Sal Buscema was the youngest of four children, preceded by brothers Al (b. July 28, 1923; deceased) and John (1927–2002), the latter of whom became a celebrated comic-book artist; and sister Carol (b. June 22, 1929; deceased). Their father, who was born in Italy and died in 1973, was a barber. Buscema grew up a fan of Hal Foster's Prince Valiant comic strip, of George Tuska's comic-book art, and of commercial illustrators such has Robert Fawcett, Al Parker, and Norman Rockwell, and called his artist brother John "greatly responsible for me pursuing drawing. ... John was definitely an inspiration". Like John, Buscema attended the High School of Music & Art, graduating in 1955. He got his start as a comic-book inker in the early 1950s when his brother agreed to let him ink comics pages; this led to Sal helping John by doing occasional background art on Dell Comics series John was drawing.
After high school, Buscema found work at "a small, two-man advertising art studio in Manhattan" but was fired after three months of doing mostly production work.
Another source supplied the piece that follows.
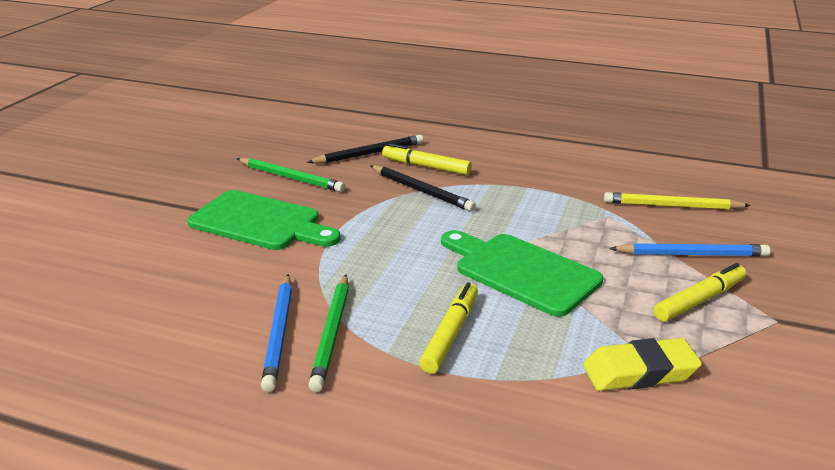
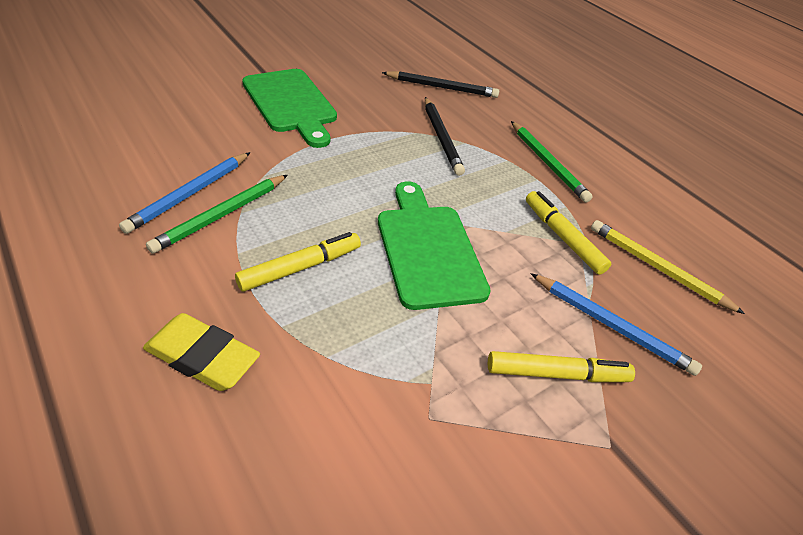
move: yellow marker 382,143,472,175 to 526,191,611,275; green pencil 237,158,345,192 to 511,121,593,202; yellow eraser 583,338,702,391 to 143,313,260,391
He went on to a larger commercial-art studio, where he was a gofer and a delivery person. He quit, then spent less than a year filling wedding-ring orders for the jewelry manufacturer J. R. Wood and Sons before being drafted into the peacetime U. S. Army in 1956. Classified as an "illustrator", he served with the Army Corps of Engineers stationed at Fort Belvoir in Virginia. He spent 21 months doing film strips and charts as training aids before being discharged after two years. He attained the rank of specialist 3rd class, which he called "equivalent to corporal." After briefly returning to New York City to assist at a one-man art studio, an Army connection found him work at the large Creative Arts Studio in Washington, D.C. There he did illustrations for government agencies, including the Department of Agriculture and the Department of Defense. After living with his godparents for three months, Buscema and an Army buddy became roommates in Alexandria, Virginia.